Pauper’s Candles and Sustainability

Our Home Run by Our Solar Panels

Our Home Run by Our Solar Panels

What does Sustainability mean anyway?  The definition of Sustainability is wide.  It basically means:

  • Living a life of dignity in harmony with nature.
  • Renewing resources at a rate equal to or greater than the rate at which they are consumed.
  • Living within the resources of the planet without damaging the environment now or in the future.

When I started making candles in 2003, I did not start my business, Pauper’s Candle Company, thinking that I wanted to make candles that were sustainable.  I am not sure the term was really used then.  But as I started to learn more about the products I was using and could use, I started to make conscience efforts to use products that were renewable, recyclable, and made in the US. This was the beginning of Pauper’s being sustainable without knowing it.

MK infront Panels

Mark and Krista with our Solar Panels in the Background

For almost five years, Mark and I have been living in Idaho and have built our home on our 10 acres with allot of sweat equity.  We were not necessarily thinking sustainability when we decided to build our home using solar energy.  We were thinking of having a lifestyle that was slower, simple, and debt free.  We run our home from our 10 solar panels and 12 batteries.  On average we pull out our generator 5-7 times a year.  Our life style has become sustainable.

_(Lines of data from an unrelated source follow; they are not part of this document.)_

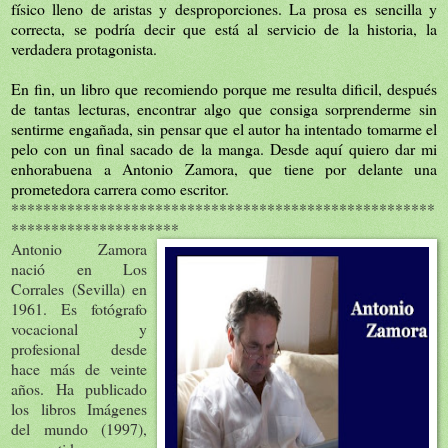
físico lleno de aristas y desproporciones. La prosa es sencilla y
correcta, se podría decir que está al servicio de la historia, la
verdadera protagonista.
En fin, un libro que recomiendo porque me resulta dificil, después
de tantas lecturas, encontrar algo que consiga sorprenderme sin
sentirme engañada, sin pensar que el autor ha intentado tomarme el
pelo con un final sacado de la manga.
Desde aquí quiero dar mi
enhorabuena a Antonio Zamora, que tiene por delante una
prometedora carrera como escritor.
*****************************************************
*********************
Antonio Zamora
nació en Los
Corrales (Sevilla) en
1961. Es fotógrafo
vocacional y
profesional desde
hace más de veinte
años. Ha publicado
los libros Imágenes
del mundo (1997),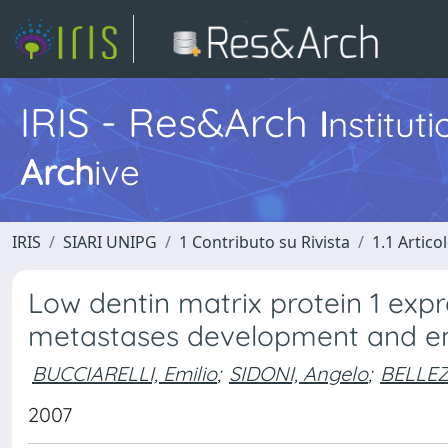
IRIS - Res&Arch
I
nstitut
Arch
ive
IRIS
SIARI UNIPG
1 Contributo su Rivista
1.1 Articol
Low dentin matrix protein 1 expr
metastases development and enha
BUCCIARELLI, Emilio
;
SIDONI, Angelo
;
BELLEZ
2007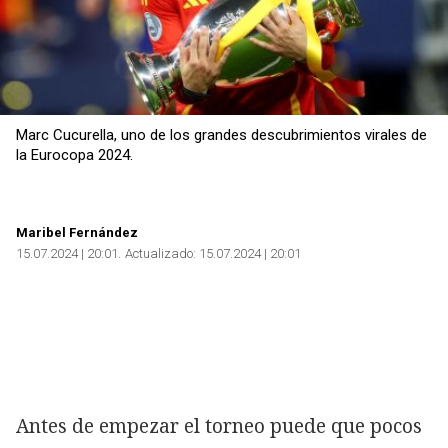
Marc Cucurella, uno de los grandes descubrimientos virales de
la Eurocopa 2024.
Maribel Fernández
15.07.2024 | 20:01
Actualizado:
15.07.2024 | 20:01
Antes de empezar el torneo puede que pocos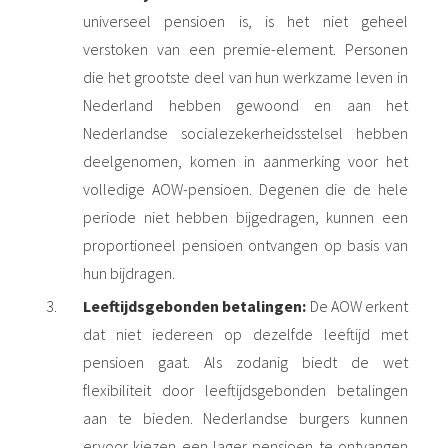
universeel pensioen is, is het niet geheel
verstoken van een premie-element. Personen
die het grootste deel van hun werkzame leven in
Nederland hebben gewoond en aan het
Nederlandse socialezekerheidsstelsel hebben
deelgenomen, komen in aanmerking voor het
volledige AOW-pensioen. Degenen die de hele
periode niet hebben bijgedragen, kunnen een
proportioneel pensioen ontvangen op basis van
hun bijdragen.
Leeftijdsgebonden betalingen:
De AOW erkent
dat niet iedereen op dezelfde leeftijd met
pensioen gaat. Als zodanig biedt de wet
flexibiliteit door leeftijdsgebonden betalingen
aan te bieden. Nederlandse burgers kunnen
ervoor kiezen een lager pensioen te ontvangen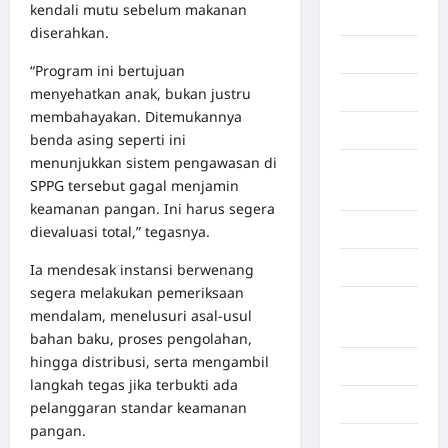
kendali mutu sebelum makanan
Berita viral
diserahkan.
Binjai
“Program ini bertujuan
menyehatkan anak, bukan justru
Blog
membahayakan. Ditemukannya
Business
benda asing seperti ini
menunjukkan sistem pengawasan di
Buton
SPPG tersebut gagal menjamin
Tengah
keamanan pangan. Ini harus segera
Cilacap
dievaluasi total,” tegasnya.
Decor
Ia mendesak instansi berwenang
segera melakukan pemeriksaan
Deli
mendalam, menelusuri asal-usul
Serdang
bahan baku, proses pengolahan,
hingga distribusi, serta mengambil
Dumai
langkah tegas jika terbukti ada
Economy
pelanggaran standar keamanan
pangan.
Gaza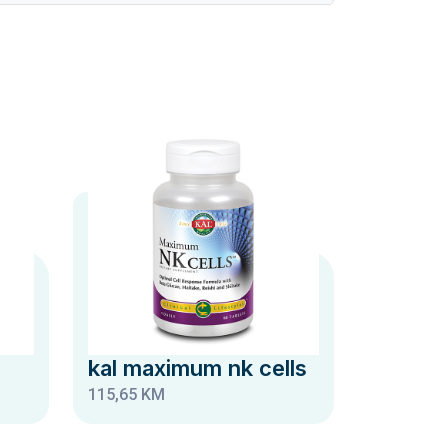
kal maximum nk cells
115,65 KM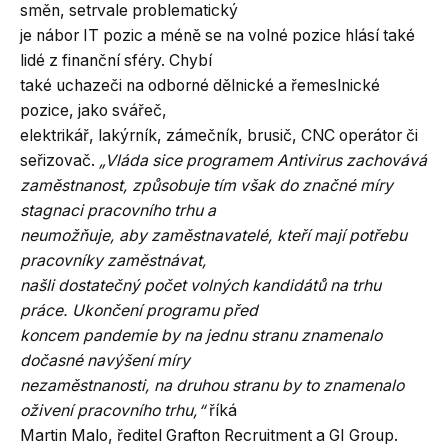
směn, setrvale problematický
je nábor IT pozic a méně se na volné pozice hlásí také
lidé z finanční sféry. Chybí
také uchazeči na odborné dělnické a řemeslnické
pozice, jako svářeč,
elektrikář, lakýrník, zámečník, brusič, CNC operátor či
seřizovač.
„Vláda sice programem Antivirus zachovává
zaměstnanost, způsobuje tím však do značné míry
stagnaci pracovního trhu a
neumožňuje, aby zaměstnavatelé, kteří mají potřebu
pracovníky zaměstnávat,
našli dostatečný počet volných kandidátů na trhu
práce. Ukončení programu před
koncem pandemie by na jednu stranu znamenalo
dočasné navýšení míry
nezaměstnanosti, na druhou stranu by to znamenalo
oživení pracovního trhu,“
říká
Martin Malo, ředitel Grafton Recruitment a GI Group.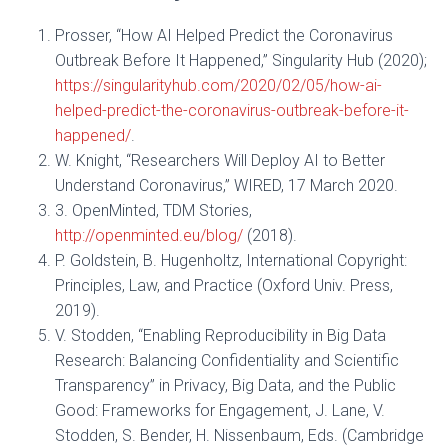
Prosser, “How AI Helped Predict the Coronavirus
Outbreak Before It Happened,” Singularity Hub (2020);
https://singularityhub.com/2020/02/05/how-ai-
helped-predict-the-coronavirus-outbreak-before-it-
happened/
.
W. Knight, “Researchers Will Deploy AI to Better
Understand Coronavirus,” WIRED, 17 March 2020.
3. OpenMinted, TDM Stories,
http://openminted.eu/blog/
(2018).
P. Goldstein, B. Hugenholtz, International Copyright:
Principles, Law, and Practice (Oxford Univ. Press,
2019).
V. Stodden, “Enabling Reproducibility in Big Data
Research: Balancing Confidentiality and Scientific
Transparency” in Privacy, Big Data, and the Public
Good: Frameworks for Engagement, J. Lane, V.
Stodden, S. Bender, H. Nissenbaum, Eds. (Cambridge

As a result of our home being run by solar energy, Pauper’s Candles produces its products using solar energy.  I think that this is pretty cool.  Our solar panels generate the power to run our home business. I would say this is sustainability

This year at the Farmer’s Market in Sandpoint, Idaho, I will be selling what they call “farm baked goods” along with our candles.  Farm baked goods are those baked goods that have at least one of the top three ingredients from your property/farm.  Since we have chickens (eggs), grow and harvest strawberries, raspberries, and an assortment of vegetable from our garden each year, our baked goods are from food we raise and grow ourselves.  Again, this is sustainability.

With Pauper’s Candles, I also reuse all our shipping boxes and packing materials for us to use when we ship our products.  So, if you order Pauper’s Candles and see your order arrive in a box with another company logo on it do not be alarmed, we are recycling the box.  My local grocery store, Super 1, gladly gives me their empty boxes.  Just the other day a friend of mine had empty boxes from orders for her business and gave them to me to reuse.  And again, this is sustainability.

Additionally, we purchase our materials from companies who are located in the US and we attempt to purchase materials that are made in the USA.  I have become friends with a woman who has a Lavender Farm in Oregon.  They grow, distill, and sell their own Lavender Essential Oil.  This is the oil I use in my Lavender candles in my From Nature Candle Line.  And again this is sustainability.

My husband and myself believe that we are to take care of the dirt we live on and have a positive impact on our environment because we are in charge of taking care of God’s creation.  Pauper’s Candle Company is run with this in mind.  We want to produce products that are of quality and sustainability.  When we look back at how we ran our home business and made our products, we want the wake left behind us to be one that is positive.